Stavamo facendo una jam session e mi sono venute in mente le parole della canzone dei Chemical Brothers… È stata una cosa molto spontanea.

Durante le vostre esibizioni improvvisate molto e non avete paura a lasciarvi andare in lunghi assoli, come il vero stile blues insegna…
Si, perché questo è il nostro modo di suonare. Suonare non vuol dire far vedere che sei bravo e che hai fatto una bella canzone. Per noi suonare vuol dire sfogarsi… Chiudere gli occhi e tirare fuori tutto quello che hai dentro. Non vogliamo lasciarci condizionare o mettere qualche paletto.
Fortunatamente questo nostro modo di fare musica piace…(ride, ndr)
[PAGEBREAK] Quali sono gli artisti con i quali siete cresciuti e che pensate possano avervi ispirato maggiormente?
I Bud Spencer Blues Explosion sono nati quando, nel 2004, al ritorno da un viaggio negli USA,
volevamo formare un duo blues.

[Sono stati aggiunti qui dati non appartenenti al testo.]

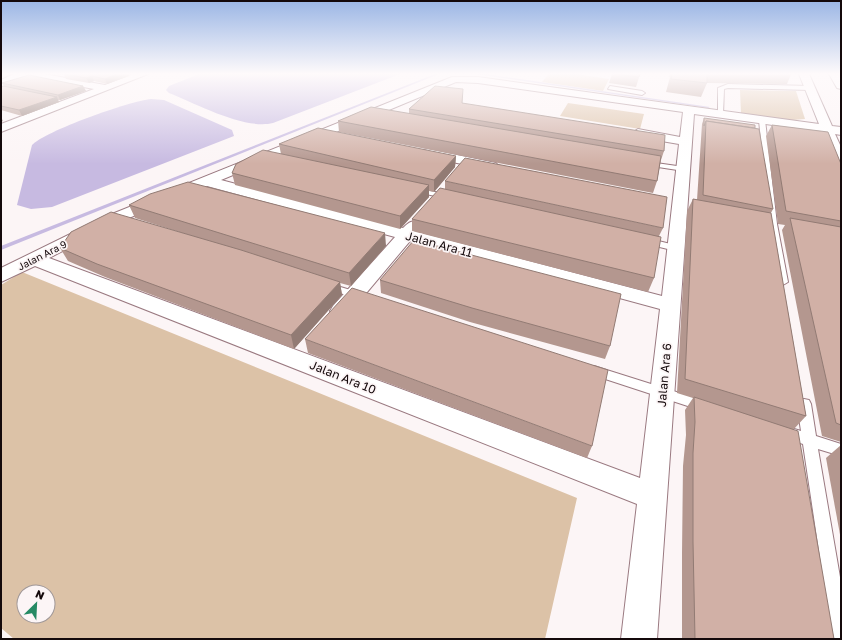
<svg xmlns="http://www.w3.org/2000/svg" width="842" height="640" font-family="'Golos Text',sans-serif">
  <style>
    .green { fill: #dcc2a7; fill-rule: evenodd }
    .water { fill: #c7bae1 }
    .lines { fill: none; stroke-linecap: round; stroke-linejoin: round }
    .stream { fill: #c7bae1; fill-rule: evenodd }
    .lane-casing { stroke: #9a7980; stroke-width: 2 }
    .street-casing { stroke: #9a7980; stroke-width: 2 }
    .secondary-casing { stroke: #9a7980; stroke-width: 2 }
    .lane { fill: #fff; fill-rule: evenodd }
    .street { fill: #fff; fill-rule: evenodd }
    .secondary { fill: #fff; fill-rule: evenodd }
    .wall { fill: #b4978f }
    .shaded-wall { fill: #927b74 }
    .building { fill: #d1b0a6; stroke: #927b74 }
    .labels { text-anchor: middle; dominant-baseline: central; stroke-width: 3.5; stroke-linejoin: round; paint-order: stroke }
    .far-street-label { font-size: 10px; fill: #14090b; stroke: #fcf5f6 }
    .street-label { font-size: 12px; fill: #14090b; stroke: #fcf5f6 }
  </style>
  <rect width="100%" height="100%" fill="#fcf5f6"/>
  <g class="green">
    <path d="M549 74H576L609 79 603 91 542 82Z"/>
    <path d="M740 90 796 91 805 119 792 120 741 113Z"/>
    <path d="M568 103 644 114 640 129 560 116Z"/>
    <path d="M22 272 577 498 545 639H14L1 628V285ZM24 592H48V616H24Z"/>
  </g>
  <g class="water">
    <path d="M199 74H400L273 123C244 130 197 104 169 93L166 90 169 86Z"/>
    <path d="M151 99 164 100 232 130 234 136 52 207 31 209 17 205 32 145C45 131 130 101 151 99Z"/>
  </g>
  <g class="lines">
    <g class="stream">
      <path d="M435 74H439L1 250V246Z"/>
      <path d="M476 74H485L710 107 708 108Z"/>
    </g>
    <defs>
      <g id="lane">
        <path d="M728 84 810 86 813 88 810 90 728 88 724 89 723 114 718 115V88Z"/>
        <path d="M610 86 642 91 645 93 642 95 608 89Z"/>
        <path d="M762 118 765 120 777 224 788 282 783 285 778 282 769 224 759 120Z"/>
        <path d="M642 161 684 167 688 169 684 171 645 165H642Z"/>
        <path d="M412 187 449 195 453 197 449 199 412 191Z"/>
        <path d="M646 238 679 246 681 248 676 251 643 243V239Z"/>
        <path d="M327 283 364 294 365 296 360 299 323 288 322 286 323 284Z"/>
        <path d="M594 366 708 402 710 406 708 410 703 411 590 374 588 371 590 368Z"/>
        <path d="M804 399 809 400 811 404 816 436 841 444V456L818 449 841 583V639L832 638 803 444 779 436 777 432 779 428 784 426 801 431 797 404 799 400Z"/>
      </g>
      <g id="street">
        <path d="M14 74H44L105 85 133 74H148L1 132V124L94 89 25 76 1 87V80Z"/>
        <path d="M799 74H809L832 126 841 127V135L835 134 841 147V167L836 166 834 163 822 132 694 114 657 639H621L637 504 35 266 1 282V268L107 216 452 77H478L819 124ZM456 82 478 83 683 112 680 137 638 129 632 133 638 137 679 144 662 296 418 232 422 226 420 222C412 220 409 222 403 228L221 180ZM207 186 395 237 333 306 330 311 333 316 340 318 347 316 410 241 660 309 640 478 49 258 119 222Z"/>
        <path d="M428 149 491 162 496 163 498 166 496 169 491 170 423 156 421 153 423 150Z"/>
      </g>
      <path id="secondary" d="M829 74H839L841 77V89L837 88Z"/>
    </defs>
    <use href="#lane" class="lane-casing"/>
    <use href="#street" class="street-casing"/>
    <use href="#secondary" class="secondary-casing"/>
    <use href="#lane" class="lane"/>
    <use href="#street" class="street"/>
    <use href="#secondary" class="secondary"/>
  </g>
  <g class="wall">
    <path d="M58 74H128L129 76 107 84 94 81 89 83 66 79 64 75Z"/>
    <path d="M612 74H640L636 87 609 83Z"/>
    <path d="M670 74H791L787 84 707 83 701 97 666 92 670 77H669Z"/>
    <path d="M2 83 83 86 86 91 60 100H58L59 102 22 116 1 110V87L4 86Z"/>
    <path d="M462 103 664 151 661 160 657 181 653 193 339 132 338 121 409 114V109Z"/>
    <path d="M704 118 773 209 771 213 806 416 794 429 834 639H682V553L683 466 686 435 685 410 693 398 677 393 687 211 693 199 697 200 702 124Z"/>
    <path d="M772 125 841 164V442L822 436 782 230 785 225 778 224 766 136Z"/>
    <path d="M279 144 456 156 455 167 434 192 429 191V197L400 229 235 185 232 173 281 154Z"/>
    <path d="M445 181 663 228 659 236 654 278 648 292 412 231V219L445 189Z"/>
    <path d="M129 205 386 246 351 286 340 283 342 295 294 349 105 277 68 261 60 248 195 237 135 218Z"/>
    <path d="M380 280 610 346 605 359 470 322 381 293Z"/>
    <path d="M305 339 592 446 587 458 308 353Z"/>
    <path d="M841 445V540L826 458Z"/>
  </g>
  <g class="shaded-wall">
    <path d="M117 74H128L129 76 107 84 105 79Z"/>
    <path d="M92 76 94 81 89 83 86 78Z"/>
    <path d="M83 86 86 91 60 100 58 95Z"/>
    <path d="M57 97 59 102 22 116 19 110Z"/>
    <path d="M1 117 3 121 1 122Z"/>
    <path d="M456 156 455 167 434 192V180Z"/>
    <path d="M429 185V197L400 229V216Z"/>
    <path d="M385 233 386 246 351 286 349 273Z"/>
    <path d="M340 282 342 295 294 349 291 335Z"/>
  </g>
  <g class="building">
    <path d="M65 74H117L105 79 92 76 86 78Z"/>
    <path d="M615 74H640L639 77Z"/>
    <path d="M672 74H707V83L671 79Z"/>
    <path d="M29 75 83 86 58 95 2 83Z"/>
    <path d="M3 86 57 97 19 110 1 106V87Z"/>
    <path d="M435 86 463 89 462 103 665 135 664 151 409 109Z"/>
    <path d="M371 107 661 156 657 181 338 121Z"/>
    <path d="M704 118 755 125V128L706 121 704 126Z"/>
    <path d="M706 121 759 129 773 209 703 195Z"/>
    <path d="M772 125 828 132 841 164V221L786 211Z"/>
    <path d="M318 128 456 156 434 180 279 144Z"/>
    <path d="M263 150 429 185 400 216 232 173 236 164Z"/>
    <path d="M465 158 667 197 663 228 445 181Z"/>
    <path d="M188 182 385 233 349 273 129 205 150 194Z"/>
    <path d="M440 188 661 237 654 278 412 219Z"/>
    <path d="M693 199 771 213 806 416 685 379Z"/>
    <path d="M111 212 241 250 340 282 291 335 97 264 60 248 71 232Z"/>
    <path d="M790 218 841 227V425L836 423Z"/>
    <path d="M414 240 621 294 610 346 472 308 380 280Z"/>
    <path d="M352 288 608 370 592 446 305 339Z"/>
    <path d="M694 397 798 431 834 639H695L693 542V453L695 422Z"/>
  </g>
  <linearGradient id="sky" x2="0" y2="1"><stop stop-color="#9bb6e5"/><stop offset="0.45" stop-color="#fefafb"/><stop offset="1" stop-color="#fefafb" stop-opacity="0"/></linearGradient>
  <rect width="842" height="164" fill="url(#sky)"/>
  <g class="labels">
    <g class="far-street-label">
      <text transform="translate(42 255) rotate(-27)">Jalan Ara 9</text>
    </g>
    <g class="street-label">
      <text transform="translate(439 244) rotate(15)">Jalan Ara 11</text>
      <text transform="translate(664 375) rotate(-85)">Jalan Ara 6</text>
      <text transform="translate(343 377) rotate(22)">Jalan Ara 10</text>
    </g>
  </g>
  <rect width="842" height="640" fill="none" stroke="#14090b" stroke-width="4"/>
  <g transform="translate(36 604) rotate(24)"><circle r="19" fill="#fcf5f6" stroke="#9f9798"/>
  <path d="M0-3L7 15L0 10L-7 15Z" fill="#268a64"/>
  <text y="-6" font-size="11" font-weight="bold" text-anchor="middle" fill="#14090b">N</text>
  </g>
</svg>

Avevo ascoltato dal vivo i The Black Keys e devo dire che ci hanno influenzato molto nelle prime fasi di questo progetto.
Successivamente abbiamo contaminato la nostra musica con tutto ciò che ascoltiamo: dal rock degli anni ’60 alla psichedelia, dal grunge all’hardcore ad esempio.

Cosa state ascoltando in questo momento?
Adriano: Io sto ascoltando molto i Biffy Clyro, una sorta di Foo Fighters europei con un suono molto potente.
Cesare: Sto ascoltando diverse cose ma nulla che mi colpisca. Forse il primo disco dei Television, “Marquee Moon”. Ho ascoltato alcuni brani che mi sono piaciuti molto.
Devo dire che in tour passiamo molto tempo in auto quindi abbiamo la possibilità di ascoltare tanta musica.

Adriano, da chitarrista ti chiedo: qual è la tua strumentazione? Quali effetti usi per creare il tuo sound?
In questo tour sto usando due chitarre semi acustiche piuttosto economiche e con un suono abbastanza scuro. Come effetti sto usando un octaver, un fuzz, un overdrive ed ultimamente anche un delay. Uno dei due amplificatori che uso è fatto artigianalmente da un ragazzo di Treviglio.

Nel 2009 avete fatto piccolo tour negli USA e prima ancora avete suonato in Polonia. Che riscontri avete avuto all’estero?
Suonare all’estero ci è servito molto, non tanto per i riscontri quanto per l’esperienza che abbiamo fatto. Le date sono andate bene ed è stato molto bello ma ciò che ci è stato più utile è stato conoscere nuove realtà, confrontarsi con altre band. Abbiamo conosciuto tanti altri giovani musicisti come noi, ci siamo confrontati con loro e ci siamo scambiati alcune idee. Questa è stata la cosa più significativa della nostra esperienza all’estero.

Da alcune indiscrezioni sappiamo che state lavorando anche ad un nuovo album. Potete svelarci qualche cosa?
Si chiamerà “Do It” e dovrebbe uscire a novembre. Sarà prodotto dalla stessa etichetta dei precedenti dischi ma questa volta lo abbiamo registrato noi stessi.
Sarà un disco completamente “suonabile” dal vivo e che porteremo in tour dopo novembre.

Mentre aspettiamo l’uscita di questo vostro nuovo lavoro, a noi milanesi, non resta che darvi appuntamento l’8 settembre alla Festa Democratica.